課題の構成:
1: 課題文では、国民的議論は一度で終わらせず、繰り返し積み重ねていくべきだとされている。その理由を課題文に即して一〜三文で説明しなさい。
2: 政権交代と国民的議論を論じた課題文の続きを、最後の文の後から書きなさい。

課題文:

# # #

エネルギーにしろ、税と社会保障にしろ、問題はきわめて多面的で複雑だ。一度の国民的議論でスッキリ結論がでるようなものではない。だからこそまず「ゼロ」という方向性を確認し、そこから今度は「そのためにはどんなハードルがあるのか」「どういう条件ならどうなるか」という国民的議論を繰り返し、それを積み重ねていく以外に合意形成はできない。一度きりの国民的議論で「結論」を出したら、「あとはお任せ」ではないのだ。

政権交代に対する国民の期待は、日本が直面する難題について「どうなっており、どうなりうるか」を、政治が国民と共有することにあったはずだ。民主党がやるべきことは、「いろいろ問題もありますが、できたこともこれだけあるんです」という“言い訳”ではない。「ここまでは進めました。そこから先に行くには、こういうハードルがあり、こういう課題を解決しなければなりません」と言って、主権者市民のフォロワーシップを醸成することだ。

# # #

確認用データ:
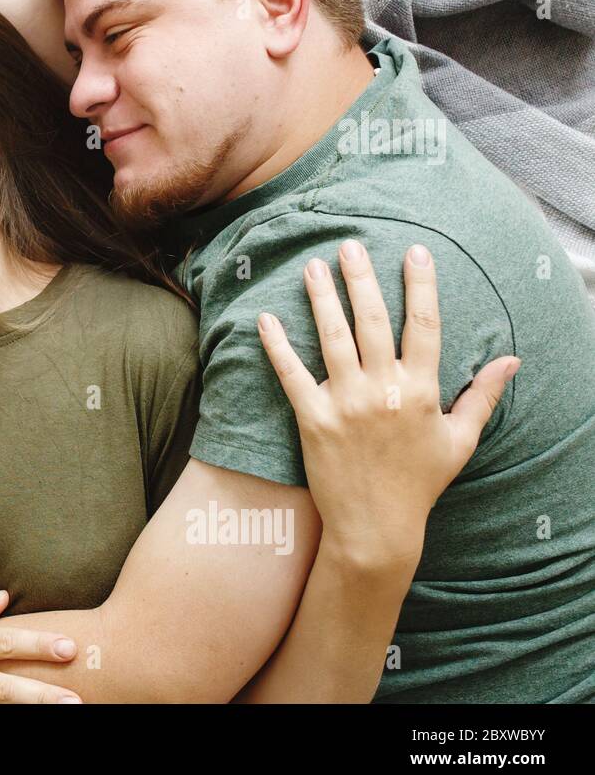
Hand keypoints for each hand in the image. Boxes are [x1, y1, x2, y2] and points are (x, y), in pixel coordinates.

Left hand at [256, 241, 518, 561]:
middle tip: (349, 245)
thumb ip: (482, 396)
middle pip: (372, 321)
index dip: (420, 286)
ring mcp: (346, 403)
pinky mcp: (312, 419)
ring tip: (312, 267)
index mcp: (422, 390)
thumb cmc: (420, 483)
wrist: (378, 529)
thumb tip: (510, 360)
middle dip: (361, 279)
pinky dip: (276, 346)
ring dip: (321, 299)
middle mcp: (384, 390)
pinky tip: (264, 318)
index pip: (424, 325)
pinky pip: (291, 375)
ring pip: (332, 338)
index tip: (415, 252)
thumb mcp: (460, 440)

# # #

解答例:
1: エネルギーや税と社会保障の問題はきわめて多面的で複雑であり、一度の国民的議論ですっきり結論が出るようなものではないからだ。そのため、まず「ゼロ」という方向性を確認し、そこからハードルや条件をめぐる議論を繰り返し積み重ねる以外に合意形成はできない。

2:
それができない原因は、受益者市民のフォロワーシップ(「あとはお任せ」)に立脚しているからにほかならない。受益者市民のフォロワーシップに立脚していれば、「次の選挙」のためだけに右往左往したり、足の引っ張り合いをしたりすることになる。

同じことは自民党にもいえる。総裁選で圧倒的に党員票を獲得したのは石破氏である。「自民党は変わらなければならない」と一番鮮明に訴えたのが、石破氏だ。「政権交代は国民が民主党にだまされたからだ、というだけではない」と。民主党がいかにウソつきか、という主張は構わないが、それだけでは「国民がだまされた」ということにしかならない。これでは受益者市民に支持を訴えることはできても、主権者市民のフォロワーシップを醸成することはできない。国会議員の投票が、党員票とかけ離れていた本質的な理由はここにあるといえるだろう。

受益者市民―依存と分配のフォロワーシップのリアルでポジティブなたたみ方、主権者市民のフォロワーシップのリアルでポジティブな立ち上げ方―その実践的糸口、教訓をどこまで集積して、次期総選挙を準備できるか。すでに自治の現場では受益者市民、負担者市民、経営者市民という主体分岐がリアルになりつつある(三九九号など参照)。ここから新たな政治回路を創り出そう。

郵政選挙、そして政権交代選挙、それらを教訓に三度目を茶番にせず、「何が大切かを落ち着いて考える」ための場づくりを進めよう。憂さ晴らしのドンチャン騒ぎは、早めに卒業しよう。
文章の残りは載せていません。